*WORK ORDER*. Within the entries that follow, show each line where the word "opcional" occurs.

*RECORDS SUPPLIED*.
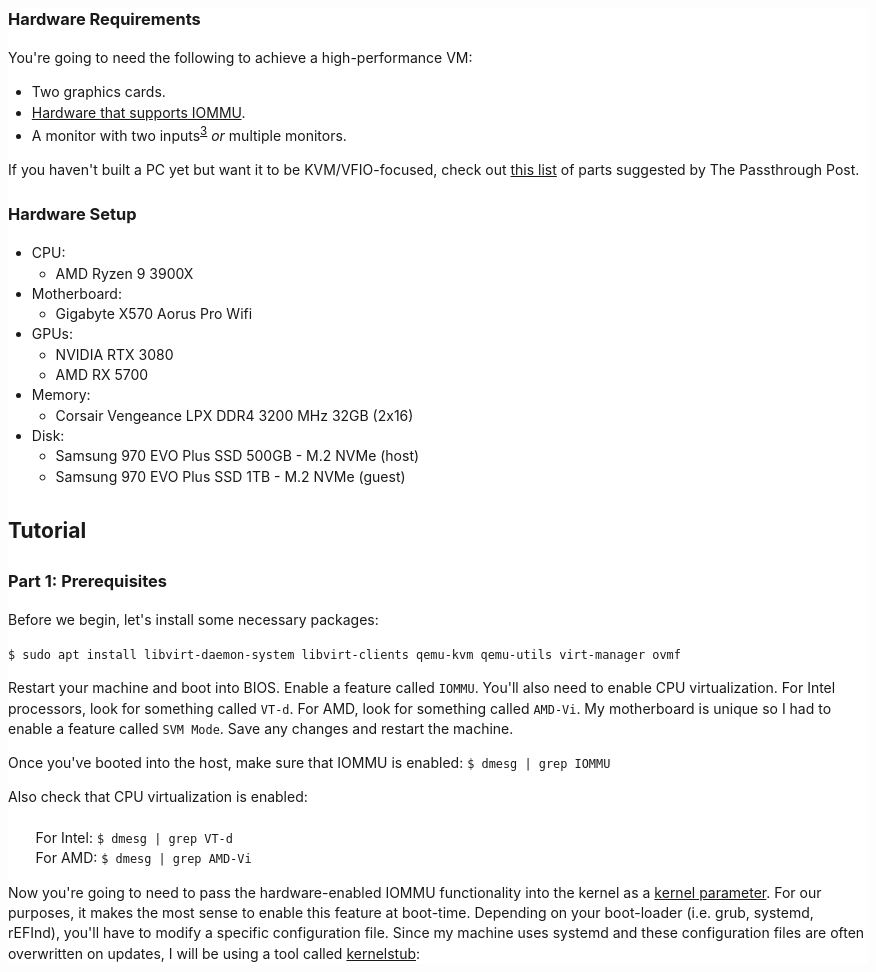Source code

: <h3 name="hardware_requirements"> Hardware Requirements </h3>

You're going to need the following to achieve a high-performance VM:
- Two graphics cards.
- [Hardware that supports IOMMU](https://en.wikipedia.org/wiki/List_of_IOMMU-supporting_hardware).
- A monitor with two inputs<span name="return3"><sup>[3](#footnote3)</sup></span> *or* multiple monitors.

If you haven't built a PC yet but want it to be KVM/VFIO-focused, check out [this list](https://passthroughpo.st/vfio-increments/) of parts suggested by The Passthrough Post.

<h3 name="hardware_setup">
    Hardware Setup
</h3>

- CPU:
    - AMD Ryzen 9 3900X
- Motherboard:
    - Gigabyte X570 Aorus Pro Wifi
- GPUs:
    - NVIDIA RTX 3080
    - AMD RX 5700
- Memory:
    - Corsair Vengeance LPX DDR4 3200 MHz 32GB (2x16)
- Disk:
    - Samsung 970 EVO Plus SSD 500GB - M.2 NVMe (host)
    - Samsung 970 EVO Plus SSD 1TB - M.2 NVMe (guest)

<h2 name="tutorial">
    Tutorial
</h2>

<h3 name="part1">
    Part 1: Prerequisites
</h3>

Before we begin, let's install some necessary packages:

```
$ sudo apt install libvirt-daemon-system libvirt-clients qemu-kvm qemu-utils virt-manager ovmf
```

Restart your machine and boot into BIOS. Enable a feature called `IOMMU`. You'll also need to enable CPU virtualization. For Intel processors, look for something called `VT-d`. For AMD, look for something called `AMD-Vi`. My motherboard is unique so I had to enable a feature called `SVM Mode`. Save any changes and restart the machine.

Once you've booted into the host, make sure that IOMMU is enabled:
`$ dmesg | grep IOMMU`

Also check that CPU virtualization is enabled:<br><br>
&nbsp;&nbsp;&nbsp;&nbsp;&nbsp;&nbsp; For Intel: `$ dmesg | grep VT-d` <br>
&nbsp;&nbsp;&nbsp;&nbsp;&nbsp;&nbsp; For AMD: `$ dmesg | grep AMD-Vi`

Now you're going to need to pass the hardware-enabled IOMMU functionality into the kernel as a [kernel parameter](https://wiki.archlinux.org/index.php/kernel_parameters). For our purposes, it makes the most sense to enable this feature at boot-time. Depending on your boot-loader (i.e. grub, systemd, rEFInd), you'll have to modify a specific configuration file. Since my machine uses systemd and these configuration files are often overwritten on updates, I will be using a tool called [kernelstub](https://github.com/pop-os/kernelstub):
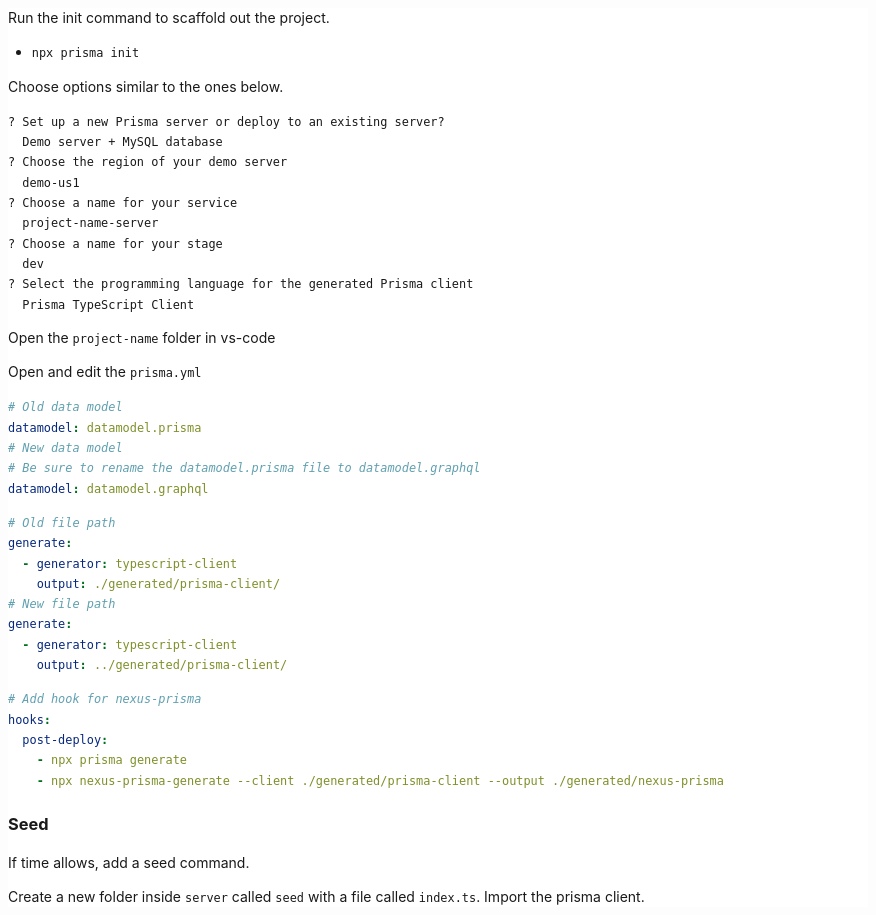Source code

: Run the init command to scaffold out the project.

- `npx prisma init`

Choose options similar to the ones below.

```
? Set up a new Prisma server or deploy to an existing server?
  Demo server + MySQL database
? Choose the region of your demo server
  demo-us1
? Choose a name for your service
  project-name-server
? Choose a name for your stage
  dev
? Select the programming language for the generated Prisma client
  Prisma TypeScript Client
```

Open the `project-name` folder in vs-code

Open and edit the `prisma.yml`

```yml
# Old data model
datamodel: datamodel.prisma
# New data model
# Be sure to rename the datamodel.prisma file to datamodel.graphql
datamodel: datamodel.graphql
```

```yml
# Old file path
generate:
  - generator: typescript-client
    output: ./generated/prisma-client/
# New file path
generate:
  - generator: typescript-client
    output: ../generated/prisma-client/
```

```yml
# Add hook for nexus-prisma
hooks:
  post-deploy:
    - npx prisma generate
    - npx nexus-prisma-generate --client ./generated/prisma-client --output ./generated/nexus-prisma
```

### Seed

If time allows, add a seed command.

Create a new folder inside `server` called `seed` with a file called `index.ts`. Import the prisma client.
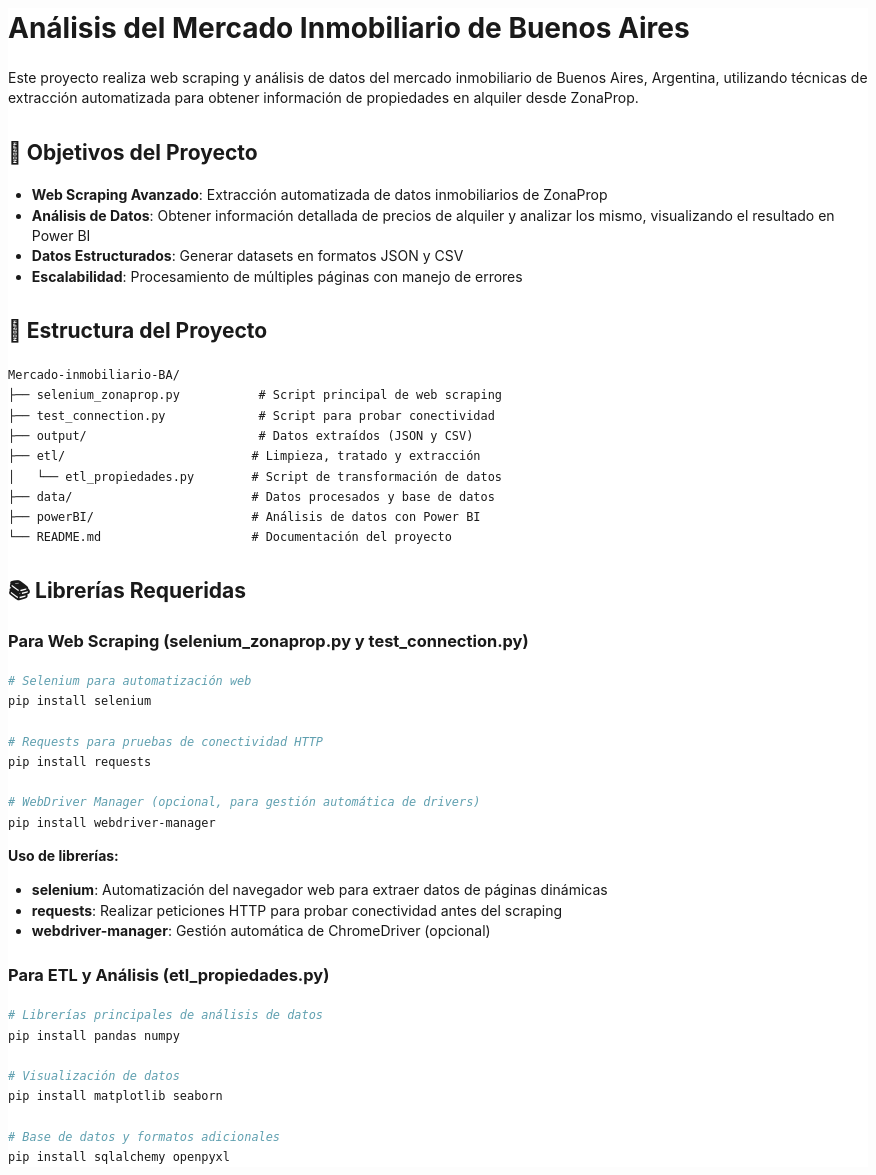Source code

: # Análisis del Mercado Inmobiliario de Buenos Aires

Este proyecto realiza web scraping y análisis de datos del mercado inmobiliario de Buenos Aires, Argentina, utilizando técnicas de extracción automatizada para obtener información de propiedades en alquiler desde ZonaProp.

## 🎯 Objetivos del Proyecto

- **Web Scraping Avanzado**: Extracción automatizada de datos inmobiliarios de ZonaProp
- **Análisis de Datos**: Obtener información detallada de precios de alquiler y analizar los mismo, visualizando el resultado en Power BI
- **Datos Estructurados**: Generar datasets en formatos JSON y CSV
- **Escalabilidad**: Procesamiento de múltiples páginas con manejo de errores

## 📁 Estructura del Proyecto

    Mercado-inmobiliario-BA/
    ├── selenium_zonaprop.py           # Script principal de web scraping
    ├── test_connection.py             # Script para probar conectividad 
    ├── output/                        # Datos extraídos (JSON y CSV)
    ├── etl/                          # Limpieza, tratado y extracción
    │   └── etl_propiedades.py        # Script de transformación de datos
    ├── data/                         # Datos procesados y base de datos
    ├── powerBI/                      # Análisis de datos con Power BI
    └── README.md                     # Documentación del proyecto

## 📚 Librerías Requeridas

### Para Web Scraping (selenium_zonaprop.py y test_connection.py)
```bash
# Selenium para automatización web
pip install selenium

# Requests para pruebas de conectividad HTTP
pip install requests

# WebDriver Manager (opcional, para gestión automática de drivers)
pip install webdriver-manager
```

**Uso de librerías:**
- **selenium**: Automatización del navegador web para extraer datos de páginas dinámicas
- **requests**: Realizar peticiones HTTP para probar conectividad antes del scraping
- **webdriver-manager**: Gestión automática de ChromeDriver (opcional)

### Para ETL y Análisis (etl_propiedades.py)
```bash
# Librerías principales de análisis de datos
pip install pandas numpy

# Visualización de datos
pip install matplotlib seaborn

# Base de datos y formatos adicionales
pip install sqlalchemy openpyxl
```
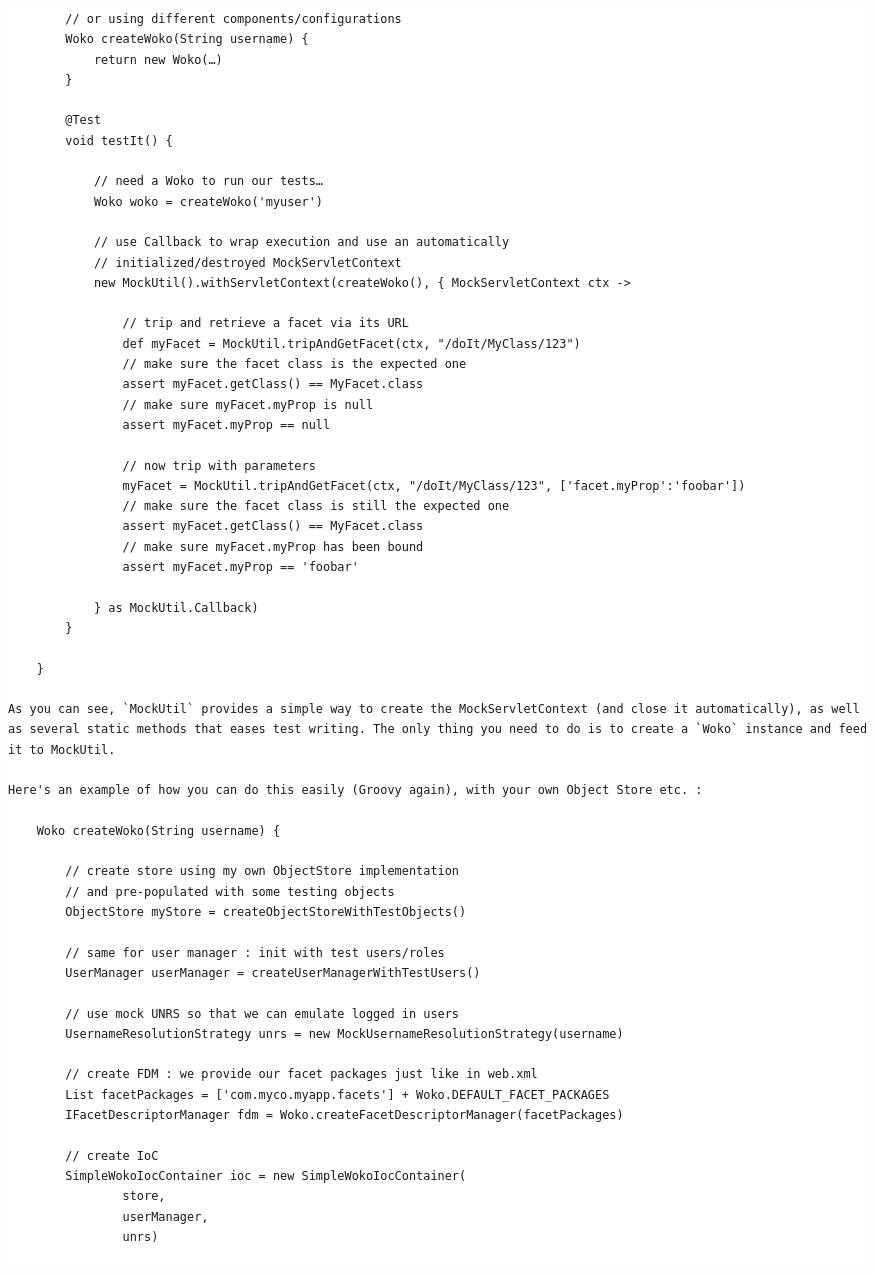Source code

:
 ```	
    	// or using different components/configurations
    	Woko createWoko(String username) {
    		return new Woko(…) 
    	}
    	
    	@Test
    	void testIt() {
    	
    		// need a Woko to run our tests… 
    		Woko woko = createWoko('myuser')
		
    		// use Callback to wrap execution and use an automatically
    		// initialized/destroyed MockServletContext 
            new MockUtil().withServletContext(createWoko(), { MockServletContext ctx ->
            
            	// trip and retrieve a facet via its URL        
    			def myFacet = MockUtil.tripAndGetFacet(ctx, "/doIt/MyClass/123")
    			// make sure the facet class is the expected one
    			assert myFacet.getClass() == MyFacet.class
    			// make sure myFacet.myProp is null
    			assert myFacet.myProp == null
    			
    			// now trip with parameters
    			myFacet = MockUtil.tripAndGetFacet(ctx, "/doIt/MyClass/123", ['facet.myProp':'foobar'])
    			// make sure the facet class is still the expected one
    			assert myFacet.getClass() == MyFacet.class
    			// make sure myFacet.myProp has been bound
    			assert myFacet.myProp == 'foobar'
    			
            } as MockUtil.Callback)
    	}
    
    }

As you can see, `MockUtil` provides a simple way to create the MockServletContext (and close it automatically), as well as several static methods that eases test writing. The only thing you need to do is to create a `Woko` instance and feed it to MockUtil.

Here's an example of how you can do this easily (Groovy again), with your own Object Store etc. :

    Woko createWoko(String username) {
    
    	// create store using my own ObjectStore implementation
    	// and pre-populated with some testing objects
    	ObjectStore myStore = createObjectStoreWithTestObjects()
    	    
    	// same for user manager : init with test users/roles  
        UserManager userManager = createUserManagerWithTestUsers()
        
        // use mock UNRS so that we can emulate logged in users
    	UsernameResolutionStrategy unrs = new MockUsernameResolutionStrategy(username)
    	
    	// create FDM : we provide our facet packages just like in web.xml
    	List facetPackages = ['com.myco.myapp.facets'] + Woko.DEFAULT_FACET_PACKAGES
	    IFacetDescriptorManager fdm = Woko.createFacetDescriptorManager(facetPackages)
    	
    	// create IoC
        SimpleWokoIocContainer ioc = new SimpleWokoIocContainer(
                store,
                userManager,
                unrs)
                
```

*SOLUTION TO THIS TASK*.
# WebDriver Manager (opcional, para gestión automática de drivers)
- **webdriver-manager**: Gestión automática de ChromeDriver (opcional)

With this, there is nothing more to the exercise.